PlaStIL: Plastic and Stable Memory-Free Class-Incremental Learning

Published in Second Conference on Lifelong Learning Agents, 2023

Class-incremental learning (CIL) enables the adaptation of artificial agents to dynamic environments in which data occur sequentially. CIL is particularly useful when the training process is performed under memory and/or computational constraints. However, it is really susceptible to catastrophic forgetting, which refers to the tendency to forget past information when learning new data. Most recent CIL methods use fine-tuning with knowledge distillation from the previous model to preserve past information. Knowledge distillation has been progressively refined to improve CIL performance. An alternative approach to CIL is inspired by transfer learning. These methods use a feature extractor which is frozen after the initial CIL state. They become competitive in exemplar-free CIL, a difficult setting due to a strong effect of catastrophic forgetting. The main challenge is to find a good plasticity-stability balance because fine-tuning methods favor plasticity, while transfer-based methods only address stability.

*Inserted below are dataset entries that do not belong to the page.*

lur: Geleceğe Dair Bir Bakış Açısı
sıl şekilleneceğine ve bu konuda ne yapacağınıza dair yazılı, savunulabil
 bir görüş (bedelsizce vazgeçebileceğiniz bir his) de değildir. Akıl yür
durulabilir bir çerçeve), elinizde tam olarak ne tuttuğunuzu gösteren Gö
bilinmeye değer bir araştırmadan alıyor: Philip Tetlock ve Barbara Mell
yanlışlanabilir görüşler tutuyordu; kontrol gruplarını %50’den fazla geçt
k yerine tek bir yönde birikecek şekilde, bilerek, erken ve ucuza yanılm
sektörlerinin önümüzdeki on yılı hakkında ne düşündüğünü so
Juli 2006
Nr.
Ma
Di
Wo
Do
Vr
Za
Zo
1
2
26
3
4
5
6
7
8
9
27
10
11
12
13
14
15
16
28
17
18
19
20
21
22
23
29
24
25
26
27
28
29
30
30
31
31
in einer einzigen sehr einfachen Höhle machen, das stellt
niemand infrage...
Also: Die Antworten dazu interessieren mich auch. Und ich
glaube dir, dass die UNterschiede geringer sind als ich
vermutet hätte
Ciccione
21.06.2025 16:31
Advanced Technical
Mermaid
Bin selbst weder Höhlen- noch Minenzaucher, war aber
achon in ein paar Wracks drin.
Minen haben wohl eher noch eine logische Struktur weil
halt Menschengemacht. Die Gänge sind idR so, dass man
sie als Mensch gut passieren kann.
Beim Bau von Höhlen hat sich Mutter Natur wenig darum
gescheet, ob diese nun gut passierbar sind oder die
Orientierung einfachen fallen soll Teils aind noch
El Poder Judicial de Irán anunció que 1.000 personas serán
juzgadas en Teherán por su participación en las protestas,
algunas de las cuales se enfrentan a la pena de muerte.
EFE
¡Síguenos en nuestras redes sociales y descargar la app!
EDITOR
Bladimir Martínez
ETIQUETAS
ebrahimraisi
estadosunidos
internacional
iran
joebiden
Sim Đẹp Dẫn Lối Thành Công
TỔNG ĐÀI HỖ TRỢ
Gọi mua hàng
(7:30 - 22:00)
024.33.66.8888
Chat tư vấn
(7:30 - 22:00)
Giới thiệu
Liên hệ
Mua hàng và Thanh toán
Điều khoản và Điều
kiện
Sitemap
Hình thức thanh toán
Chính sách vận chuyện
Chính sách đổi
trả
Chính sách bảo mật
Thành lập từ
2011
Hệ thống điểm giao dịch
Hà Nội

In this work, we tackle exemplar-free CIL (EFCIL) by combining the two types of approaches described above. Building on the strong performance of transfer-based methods, we introduce a plasticity component by partially fine-tuning models for recent classes.

insert image images/plastil_graphs.png

PlaStIL

The results from the figure show that PlaStIL gives a better global accuracy compared to DeeSIL and LUCIR, two representative methods focused on stability and plasticity, respectively. Accuracy is presented separately for past and new classes for existing methods to examine the plasticity-stability balance offered by each method. LUCIR has optimal plasticity (best accuracy of new classes), while DeeSIL has optimal stability (best accuracy for past classes). However, the performance of both methods is strongly degraded on the complementary dimensions. PlaStIL is close to LUCIR in terms of plasticity and to DeeSIL in terms of stability. Consequently, it ensures a better balance between these two properties of EFCIL.

PlaStIL is inspired by transfer learning but adds a partial fine-tuning component to boost plasticity. It is applicable to any transfer-based method and we exemplify it with DeepSLDA and DeeSIL. We introduce a hybrid classification layer which combines classification weights learned with the initial model for past classes and with the fine-tuned models for recent classes. We evaluate the proposed approach on three datasets which contain 1000 classes each. The number of incremental states is varied to assess the robustness of the tested methods. Results show that performance gains are obtained by adding the proposed plasticity component to transfer-based methods. Equally interesting, important performance improvements are obtained over distillation-based methods, which are the mainstream methods deployed to tackle CIL.